(Saved data entries)

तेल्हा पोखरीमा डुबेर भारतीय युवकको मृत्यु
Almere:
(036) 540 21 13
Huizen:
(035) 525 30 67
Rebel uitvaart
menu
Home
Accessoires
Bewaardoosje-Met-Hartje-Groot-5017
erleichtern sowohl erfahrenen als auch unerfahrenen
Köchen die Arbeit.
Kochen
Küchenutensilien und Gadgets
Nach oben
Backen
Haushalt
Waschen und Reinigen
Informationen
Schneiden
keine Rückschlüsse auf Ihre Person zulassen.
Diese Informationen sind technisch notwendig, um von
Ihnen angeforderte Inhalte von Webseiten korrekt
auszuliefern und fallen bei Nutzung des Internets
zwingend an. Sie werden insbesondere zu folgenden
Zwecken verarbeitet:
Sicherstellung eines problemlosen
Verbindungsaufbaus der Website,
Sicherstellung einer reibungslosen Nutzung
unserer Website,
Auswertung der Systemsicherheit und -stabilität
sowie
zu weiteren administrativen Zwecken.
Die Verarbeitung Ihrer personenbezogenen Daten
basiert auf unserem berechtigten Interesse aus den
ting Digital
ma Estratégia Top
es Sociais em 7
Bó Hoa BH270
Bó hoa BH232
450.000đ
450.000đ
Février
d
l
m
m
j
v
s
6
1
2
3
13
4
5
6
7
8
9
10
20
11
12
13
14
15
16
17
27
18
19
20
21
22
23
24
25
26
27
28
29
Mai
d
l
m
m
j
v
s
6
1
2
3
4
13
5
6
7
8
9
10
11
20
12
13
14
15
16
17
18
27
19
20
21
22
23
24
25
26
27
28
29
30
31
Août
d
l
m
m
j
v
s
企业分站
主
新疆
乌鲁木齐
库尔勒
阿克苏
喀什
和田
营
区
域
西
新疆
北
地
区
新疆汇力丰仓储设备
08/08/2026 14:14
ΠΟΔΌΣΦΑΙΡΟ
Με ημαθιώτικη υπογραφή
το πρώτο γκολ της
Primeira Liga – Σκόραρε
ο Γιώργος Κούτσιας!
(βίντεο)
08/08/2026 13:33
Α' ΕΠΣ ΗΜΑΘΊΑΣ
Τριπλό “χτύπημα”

**WHAT YOU WILL DO:**
The required response is a complete, exact copy of the records.

**FINISHED EXERCISE:**
तेल्हा पोखरीमा डुबेर भारतीय युवकको मृत्यु
Almere:
(036) 540 21 13
Huizen:
(035) 525 30 67
Rebel uitvaart
menu
Home
Accessoires
Bewaardoosje-Met-Hartje-Groot-5017
erleichtern sowohl erfahrenen als auch unerfahrenen
Köchen die Arbeit.
Kochen
Küchenutensilien und Gadgets
Nach oben
Backen
Haushalt
Waschen und Reinigen
Informationen
Schneiden
keine Rückschlüsse auf Ihre Person zulassen.
Diese Informationen sind technisch notwendig, um von
Ihnen angeforderte Inhalte von Webseiten korrekt
auszuliefern und fallen bei Nutzung des Internets
zwingend an. Sie werden insbesondere zu folgenden
Zwecken verarbeitet:
Sicherstellung eines problemlosen
Verbindungsaufbaus der Website,
Sicherstellung einer reibungslosen Nutzung
unserer Website,
Auswertung der Systemsicherheit und -stabilität
sowie
zu weiteren administrativen Zwecken.
Die Verarbeitung Ihrer personenbezogenen Daten
basiert auf unserem berechtigten Interesse aus den
ting Digital
ma Estratégia Top
es Sociais em 7
Bó Hoa BH270
Bó hoa BH232
450.000đ
450.000đ
Février
d
l
m
m
j
v
s
6
1
2
3
13
4
5
6
7
8
9
10
20
11
12
13
14
15
16
17
27
18
19
20
21
22
23
24
25
26
27
28
29
Mai
d
l
m
m
j
v
s
6
1
2
3
4
13
5
6
7
8
9
10
11
20
12
13
14
15
16
17
18
27
19
20
21
22
23
24
25
26
27
28
29
30
31
Août
d
l
m
m
j
v
s
企业分站
主
新疆
乌鲁木齐
库尔勒
阿克苏
喀什
和田
营
区
域
西
新疆
北
地
区
新疆汇力丰仓储设备
08/08/2026 14:14
ΠΟΔΌΣΦΑΙΡΟ
Με ημαθιώτικη υπογραφή
το πρώτο γκολ της
Primeira Liga – Σκόραρε
ο Γιώργος Κούτσιας!
(βίντεο)
08/08/2026 13:33
Α' ΕΠΣ ΗΜΑΘΊΑΣ
Τριπλό “χτύπημα”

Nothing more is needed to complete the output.